**RECORDS PROVIDED:**
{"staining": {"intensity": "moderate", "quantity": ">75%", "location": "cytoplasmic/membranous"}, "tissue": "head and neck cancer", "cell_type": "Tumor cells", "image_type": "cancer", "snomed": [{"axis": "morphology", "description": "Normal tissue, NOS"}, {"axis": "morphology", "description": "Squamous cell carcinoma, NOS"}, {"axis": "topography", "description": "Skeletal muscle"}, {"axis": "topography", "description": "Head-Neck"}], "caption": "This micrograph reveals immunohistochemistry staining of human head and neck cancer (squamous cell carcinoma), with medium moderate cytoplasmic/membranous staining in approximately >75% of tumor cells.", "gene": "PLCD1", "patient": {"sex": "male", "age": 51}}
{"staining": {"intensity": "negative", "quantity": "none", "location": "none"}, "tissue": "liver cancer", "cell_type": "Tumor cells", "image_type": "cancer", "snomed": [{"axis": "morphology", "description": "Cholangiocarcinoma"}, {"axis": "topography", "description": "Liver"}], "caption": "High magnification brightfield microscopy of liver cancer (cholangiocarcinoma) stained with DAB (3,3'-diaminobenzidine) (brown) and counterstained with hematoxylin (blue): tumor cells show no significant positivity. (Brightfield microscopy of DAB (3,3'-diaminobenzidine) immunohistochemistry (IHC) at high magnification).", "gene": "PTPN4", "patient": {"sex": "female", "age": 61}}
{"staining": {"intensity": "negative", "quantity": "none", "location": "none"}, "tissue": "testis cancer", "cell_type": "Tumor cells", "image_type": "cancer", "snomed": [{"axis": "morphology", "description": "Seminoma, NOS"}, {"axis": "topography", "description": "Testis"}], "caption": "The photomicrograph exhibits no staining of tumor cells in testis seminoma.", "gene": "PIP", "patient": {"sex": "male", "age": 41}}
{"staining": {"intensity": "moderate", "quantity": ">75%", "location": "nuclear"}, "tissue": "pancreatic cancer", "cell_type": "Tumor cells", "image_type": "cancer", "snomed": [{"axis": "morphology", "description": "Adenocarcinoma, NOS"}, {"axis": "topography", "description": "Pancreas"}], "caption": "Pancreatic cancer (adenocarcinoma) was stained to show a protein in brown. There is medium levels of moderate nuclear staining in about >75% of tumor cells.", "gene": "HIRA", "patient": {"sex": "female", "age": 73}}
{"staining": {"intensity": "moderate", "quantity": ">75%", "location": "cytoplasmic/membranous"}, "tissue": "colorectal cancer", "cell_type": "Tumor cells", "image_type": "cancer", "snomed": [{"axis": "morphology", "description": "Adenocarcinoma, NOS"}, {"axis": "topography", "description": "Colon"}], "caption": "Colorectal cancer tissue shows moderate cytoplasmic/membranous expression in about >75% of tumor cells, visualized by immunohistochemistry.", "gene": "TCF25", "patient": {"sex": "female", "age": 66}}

**TASK PROMPT:** The line containing "magnification brightfield microscopy" begins the span, and the last line of the records above ends it. Return that span exactly, and nothing outside it.

**RESULT FOR THIS TASK:**
{"staining": {"intensity": "negative", "quantity": "none", "location": "none"}, "tissue": "liver cancer", "cell_type": "Tumor cells", "image_type": "cancer", "snomed": [{"axis": "morphology", "description": "Cholangiocarcinoma"}, {"axis": "topography", "description": "Liver"}], "caption": "High magnification brightfield microscopy of liver cancer (cholangiocarcinoma) stained with DAB (3,3'-diaminobenzidine) (brown) and counterstained with hematoxylin (blue): tumor cells show no significant positivity. (Brightfield microscopy of DAB (3,3'-diaminobenzidine) immunohistochemistry (IHC) at high magnification).", "gene": "PTPN4", "patient": {"sex": "female", "age": 61}}
{"staining": {"intensity": "negative", "quantity": "none", "location": "none"}, "tissue": "testis cancer", "cell_type": "Tumor cells", "image_type": "cancer", "snomed": [{"axis": "morphology", "description": "Seminoma, NOS"}, {"axis": "topography", "description": "Testis"}], "caption": "The photomicrograph exhibits no staining of tumor cells in testis seminoma.", "gene": "PIP", "patient": {"sex": "male", "age": 41}}
{"staining": {"intensity": "moderate", "quantity": ">75%", "location": "nuclear"}, "tissue": "pancreatic cancer", "cell_type": "Tumor cells", "image_type": "cancer", "snomed": [{"axis": "morphology", "description": "Adenocarcinoma, NOS"}, {"axis": "topography", "description": "Pancreas"}], "caption": "Pancreatic cancer (adenocarcinoma) was stained to show a protein in brown. There is medium levels of moderate nuclear staining in about >75% of tumor cells.", "gene": "HIRA", "patient": {"sex": "female", "age": 73}}
{"staining": {"intensity": "moderate", "quantity": ">75%", "location": "cytoplasmic/membranous"}, "tissue": "colorectal cancer", "cell_type": "Tumor cells", "image_type": "cancer", "snomed": [{"axis": "morphology", "description": "Adenocarcinoma, NOS"}, {"axis": "topography", "description": "Colon"}], "caption": "Colorectal cancer tissue shows moderate cytoplasmic/membranous expression in about >75% of tumor cells, visualized by immunohistochemistry.", "gene": "TCF25", "patient": {"sex": "female", "age": 66}}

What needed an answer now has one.